Floyd's Legacy in My Life

Floyd McClung preaching on Dam Square, Amsterdam early 1980s.

Floyd McClung preaching on Dam Square, Amsterdam early 1980s.

One of my heroes has just died, his name was Floyd McClung. Here’s what I wrote about him and Sally back in 2009 in the introduction to my first book on movements.

Let me tell you why movements matter to me. I walked away from my faith in my late teens and early twenties. It didn’t take long for my life to unravel. I wasn’t happy with God, and I wasn’t happy without him. I didn’t think living as a Christian was possible. Then along came an Australian guy named Bill Hallam. He’d come to know Christ on the hippie trail between Amsterdam and Delhi through a ministry called Dilaram, founded by Floyd and Sally McClung.

I was impressed with Bill. There were times when I wanted to throw him out of my house because of the hard things he had to say, but I knew he loved me, and I knew that Christ had changed his life. I hoped my life could change too.

I gave up running from God. Six months later I’d saved enough money to travel from Australia to Holland and join Dilaram. It was the late 1970s. I ended up in Amsterdam on the Ark—Dilaram’s discipleship community, located on two large houseboats on a canal behind the central railway station.

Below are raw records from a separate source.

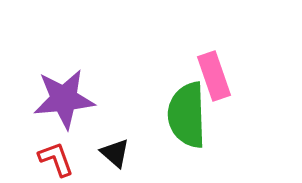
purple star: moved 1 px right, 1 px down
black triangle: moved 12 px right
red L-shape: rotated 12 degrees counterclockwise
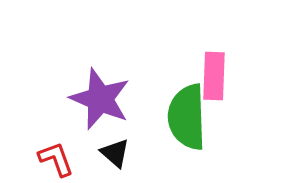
pink rectangle: rotated 21 degrees clockwise
purple star: moved 36 px right; rotated 28 degrees clockwise
green semicircle: moved 2 px down
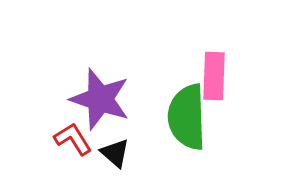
purple star: rotated 4 degrees counterclockwise
red L-shape: moved 17 px right, 20 px up; rotated 12 degrees counterclockwise
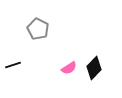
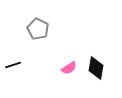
black diamond: moved 2 px right; rotated 35 degrees counterclockwise
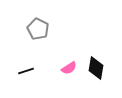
black line: moved 13 px right, 6 px down
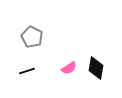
gray pentagon: moved 6 px left, 8 px down
black line: moved 1 px right
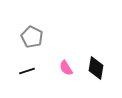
pink semicircle: moved 3 px left; rotated 91 degrees clockwise
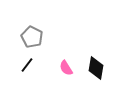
black line: moved 6 px up; rotated 35 degrees counterclockwise
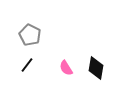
gray pentagon: moved 2 px left, 2 px up
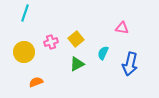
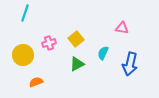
pink cross: moved 2 px left, 1 px down
yellow circle: moved 1 px left, 3 px down
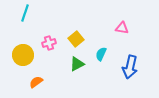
cyan semicircle: moved 2 px left, 1 px down
blue arrow: moved 3 px down
orange semicircle: rotated 16 degrees counterclockwise
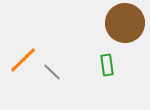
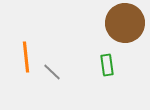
orange line: moved 3 px right, 3 px up; rotated 52 degrees counterclockwise
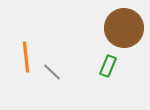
brown circle: moved 1 px left, 5 px down
green rectangle: moved 1 px right, 1 px down; rotated 30 degrees clockwise
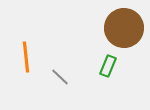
gray line: moved 8 px right, 5 px down
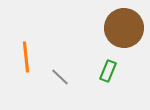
green rectangle: moved 5 px down
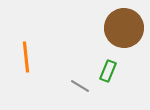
gray line: moved 20 px right, 9 px down; rotated 12 degrees counterclockwise
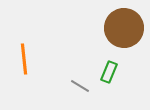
orange line: moved 2 px left, 2 px down
green rectangle: moved 1 px right, 1 px down
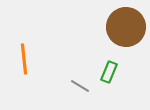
brown circle: moved 2 px right, 1 px up
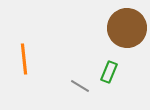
brown circle: moved 1 px right, 1 px down
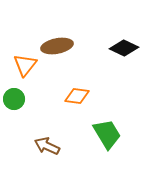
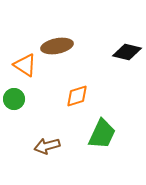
black diamond: moved 3 px right, 4 px down; rotated 12 degrees counterclockwise
orange triangle: rotated 35 degrees counterclockwise
orange diamond: rotated 25 degrees counterclockwise
green trapezoid: moved 5 px left; rotated 56 degrees clockwise
brown arrow: rotated 40 degrees counterclockwise
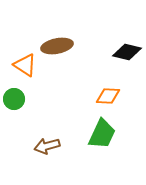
orange diamond: moved 31 px right; rotated 20 degrees clockwise
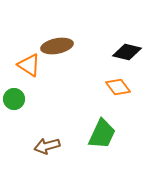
orange triangle: moved 4 px right
orange diamond: moved 10 px right, 9 px up; rotated 50 degrees clockwise
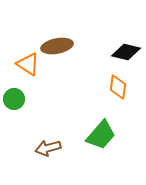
black diamond: moved 1 px left
orange triangle: moved 1 px left, 1 px up
orange diamond: rotated 45 degrees clockwise
green trapezoid: moved 1 px left, 1 px down; rotated 16 degrees clockwise
brown arrow: moved 1 px right, 2 px down
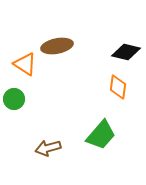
orange triangle: moved 3 px left
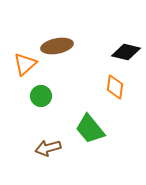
orange triangle: rotated 45 degrees clockwise
orange diamond: moved 3 px left
green circle: moved 27 px right, 3 px up
green trapezoid: moved 11 px left, 6 px up; rotated 100 degrees clockwise
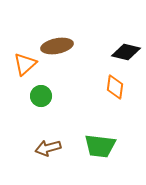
green trapezoid: moved 10 px right, 17 px down; rotated 44 degrees counterclockwise
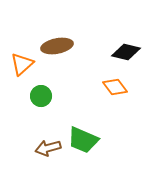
orange triangle: moved 3 px left
orange diamond: rotated 45 degrees counterclockwise
green trapezoid: moved 17 px left, 6 px up; rotated 16 degrees clockwise
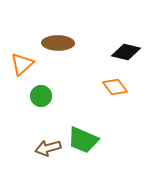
brown ellipse: moved 1 px right, 3 px up; rotated 12 degrees clockwise
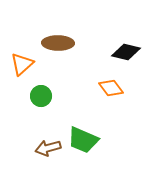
orange diamond: moved 4 px left, 1 px down
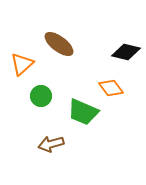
brown ellipse: moved 1 px right, 1 px down; rotated 36 degrees clockwise
green trapezoid: moved 28 px up
brown arrow: moved 3 px right, 4 px up
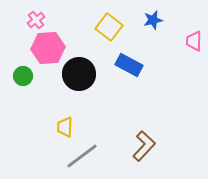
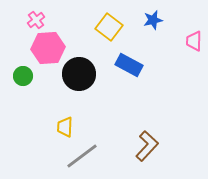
brown L-shape: moved 3 px right
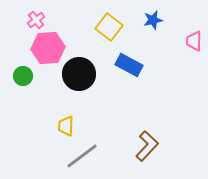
yellow trapezoid: moved 1 px right, 1 px up
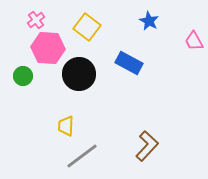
blue star: moved 4 px left, 1 px down; rotated 30 degrees counterclockwise
yellow square: moved 22 px left
pink trapezoid: rotated 30 degrees counterclockwise
pink hexagon: rotated 8 degrees clockwise
blue rectangle: moved 2 px up
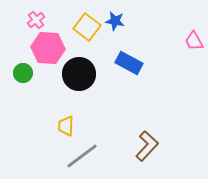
blue star: moved 34 px left; rotated 18 degrees counterclockwise
green circle: moved 3 px up
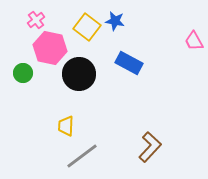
pink hexagon: moved 2 px right; rotated 8 degrees clockwise
brown L-shape: moved 3 px right, 1 px down
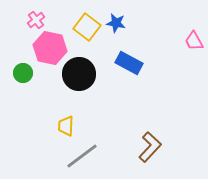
blue star: moved 1 px right, 2 px down
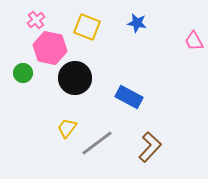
blue star: moved 21 px right
yellow square: rotated 16 degrees counterclockwise
blue rectangle: moved 34 px down
black circle: moved 4 px left, 4 px down
yellow trapezoid: moved 1 px right, 2 px down; rotated 35 degrees clockwise
gray line: moved 15 px right, 13 px up
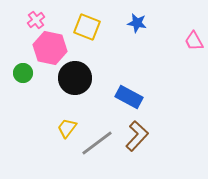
brown L-shape: moved 13 px left, 11 px up
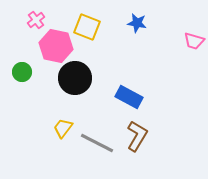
pink trapezoid: rotated 45 degrees counterclockwise
pink hexagon: moved 6 px right, 2 px up
green circle: moved 1 px left, 1 px up
yellow trapezoid: moved 4 px left
brown L-shape: rotated 12 degrees counterclockwise
gray line: rotated 64 degrees clockwise
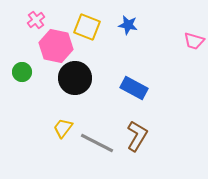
blue star: moved 9 px left, 2 px down
blue rectangle: moved 5 px right, 9 px up
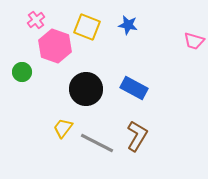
pink hexagon: moved 1 px left; rotated 8 degrees clockwise
black circle: moved 11 px right, 11 px down
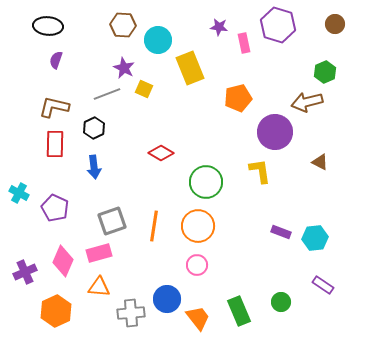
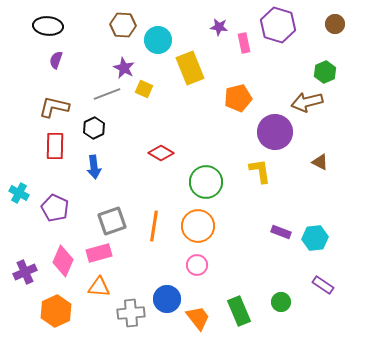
red rectangle at (55, 144): moved 2 px down
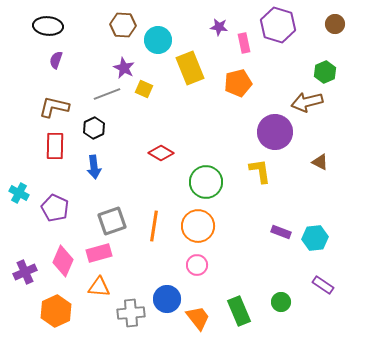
orange pentagon at (238, 98): moved 15 px up
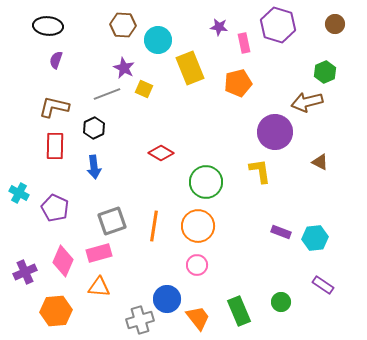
orange hexagon at (56, 311): rotated 20 degrees clockwise
gray cross at (131, 313): moved 9 px right, 7 px down; rotated 12 degrees counterclockwise
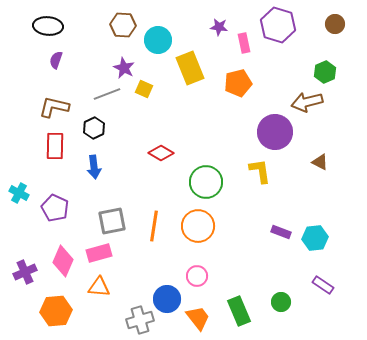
gray square at (112, 221): rotated 8 degrees clockwise
pink circle at (197, 265): moved 11 px down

There I learned how to experience the love of God in prayer and worship. I learned how to communicate the gospel to travelers from all over the world. I saw broken lives restored by the power of the Word and the Spirit in the context of a discipleship community.

There was Jean Claude, a deserter from the French Foreign Legion who had come to faith. I was there the day Interpol came to arrest him. I shared a room with two former members of the Irish Republican Army, both new Christians. One eventually turned himself in and went to prison. I remember Dave, a six-foot-five inch Scotsman and rage-aholic, waving a hammer in front of my face and threatening to kill me. There were people with backgrounds in homosexuality, prostitution, Eastern religions and drugs. Every year around forty of them came to faith and began the journey of discipleship.

I didn’t know it at the time, but Dilaram was a movement. It began when God called the McClungs. Floyd was in India with Youth With A Mission when he passed a beggar on the street and realized the beggar was a young Westerner who had fallen on hard times. There were thousands of hippies on the road from London to Delhi. Many were searching for truth but instead got dysentery and hepatitis and became addicted to drugs.

Floyd and Sally set up the first Dilaram House in Kabul, Afghanistan. They took in ill and drug-dependent hippies, nursed them, talked to them about Jesus and saw many come to know him. Soon Dilaram Houses were established in London, Amsterdam, Kathmandu and Delhi. Many of the workers for these houses had come to faith through Dilaram.

I never forgot the lessons I learned through my time with Dilaram: I discovered the love of God, the call to discipleship, the power of the gospel to change lives, the work of the Holy Spirit, the importance of prayer and Christian community, and God’s heart for the nations. These lessons became part of me and have guided me ever since. I also didn’t mind meeting Michelle in Amsterdam, the Australian girl I would eventually marry.

I was just one of so many lives changed through Floyd’s influence.

In their sixties, when many are planning retirement, Floyd and Sally relocated to Cape Town, South Africa to pursue disciple making movements throughout Africa and beyond. He never left Africa.